Adorn a dumb terminal

 Sometimes, you need to sit in front of a servers terminal, one without any window manager.
So you lack the cut&paste function of your mouse.
And to make things worse, it's keyboard isn't your native one, so you start trying out certain characters like . / and so on.

An administration nightmare!

So here come some instructions to get rid of these burdens so you can focus on the real problems.

Set your favourite keyboard

Just load another keyboard translation table that fits your fingers needs:

loadkeys [keymap]

# Examples:
# loadkeys de   # german keymap
# loadkeys es   # spanish keymap
Available keymaps can be found mostly in /lib/kbd/keymaps.

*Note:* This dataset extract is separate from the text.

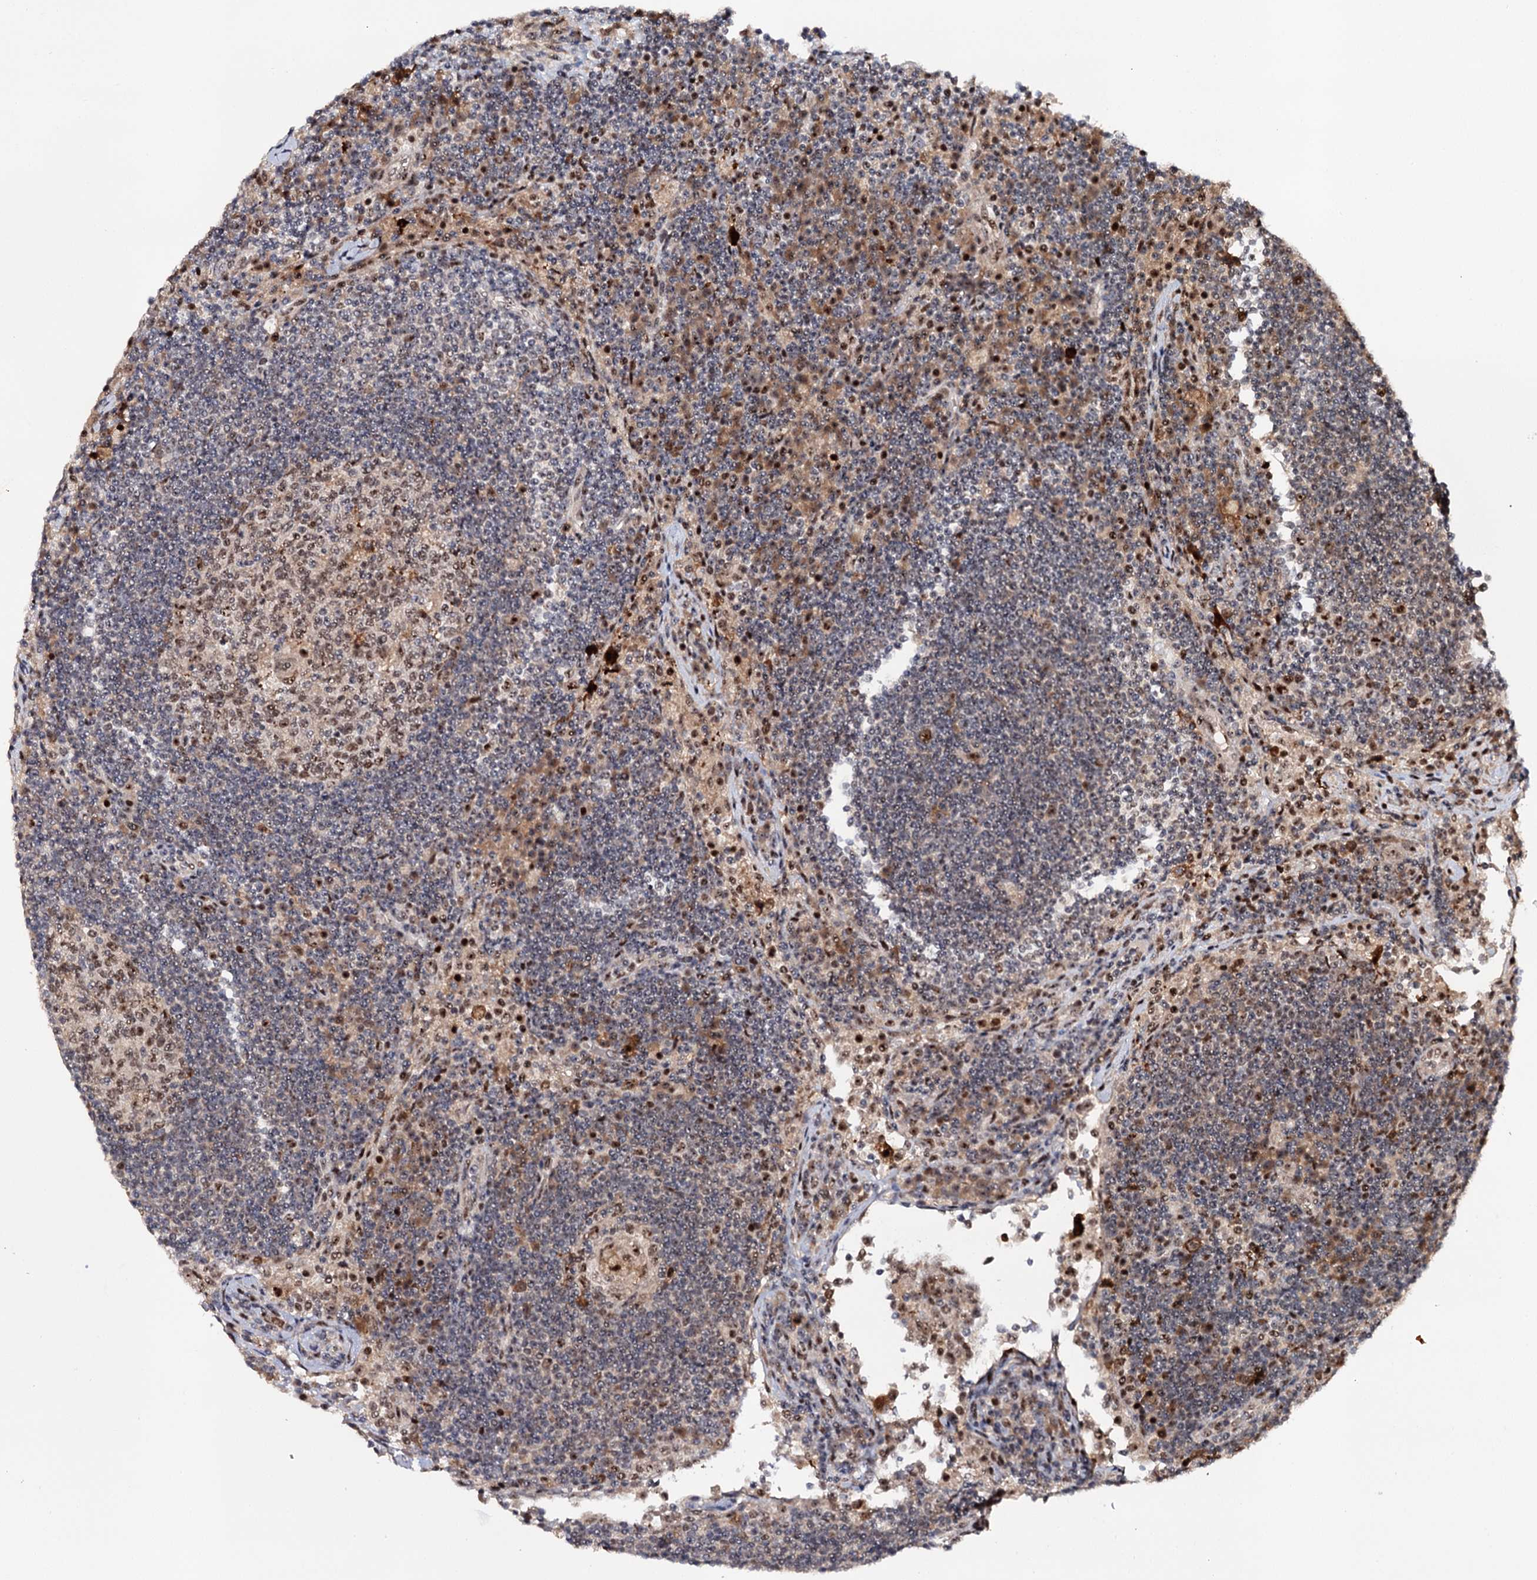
{"staining": {"intensity": "strong", "quantity": "25%-75%", "location": "nuclear"}, "tissue": "lymph node", "cell_type": "Germinal center cells", "image_type": "normal", "snomed": [{"axis": "morphology", "description": "Normal tissue, NOS"}, {"axis": "topography", "description": "Lymph node"}], "caption": "High-power microscopy captured an immunohistochemistry photomicrograph of benign lymph node, revealing strong nuclear positivity in approximately 25%-75% of germinal center cells.", "gene": "BUD13", "patient": {"sex": "female", "age": 53}}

Cut&paste mouse functionality

If your server has internet connection than go and install the gpm package, a cut and paste utility and mouse server for virtual consoles, which permits to use your mouse on the terminal, even if it's very basic it permits selection and pasting with middle button.
# Install the gpm package
yum install | apt-get install | etc.   gpm

# Launch the daemon
gpm -m /dev/input/mice -t exps2

Speed-up bash scripts that use grep often

The last day I ran into a very awkward situation, but lets start from the beginning:
I wrote a bash script that had to perform several regular expression grep's in several text files.
So far so good, but the script always needed several minutes since the first version. I never wondered about this long execution time, the script runs on a remote server and also uses some mysql searches on another server.
Until some days ago, I wanted to debug a minor error with bash -xv to see all instructions when being executed.
To read the huge output more easily, I logged into the remote server from emacs editor and launched the script and had all the output in my emacs window in a few seconds. Wait, it only needed a few seconds?!
What happened, I rechecked the execution, with exactly the same parameters to the script from my emacs shell and from a ssh terminal.
The same, within emacs it only took some seconds, within the ssh terminal y took minutes.

So what's going on here?
Investigating the processes in the remote server with htop showed that the grep commands consumed almost 100% of the CPU for some time.
But when launched from emacs they did not.
What might be different?
Well, what about the environment?
Emacs might use it's own set of environment, different from a terminal.
Looking at the export definitions of both, I could see that the locale was different, emacs was using the C, whereas the terminal was using the English en_UK.UTF8.
Issuing a export LC_ALL=C in the terminal and then launching the script ... only a few seconds.
So it seems, grep is sensible to the locale of the shell.
Investigating in the web confirmed this, people talk about a speed enhancement of up to 10 times when using the C locale with grep, as it doesn't have to convert anything, it just compares a plain ASCII set of character, which in most cases is enough.
Also, grep is slightly faster when comparing fixed strings if you use the -F flag or call it with fgrep (due to lazyness I always used grep in such cases).

Instructions for speeding up grep

At the beginning of my scripts, I now put these instructions, which will force to use the C locale for all three flavours of grep:
shopt -s expand_aliases
for g in "" e f; do
    alias ${g}grep="LC_ALL=C ${g}grep"  # speed-up grep commands by not considering locale.
done
It does not work to just put export LC_ALL=C at the beginning.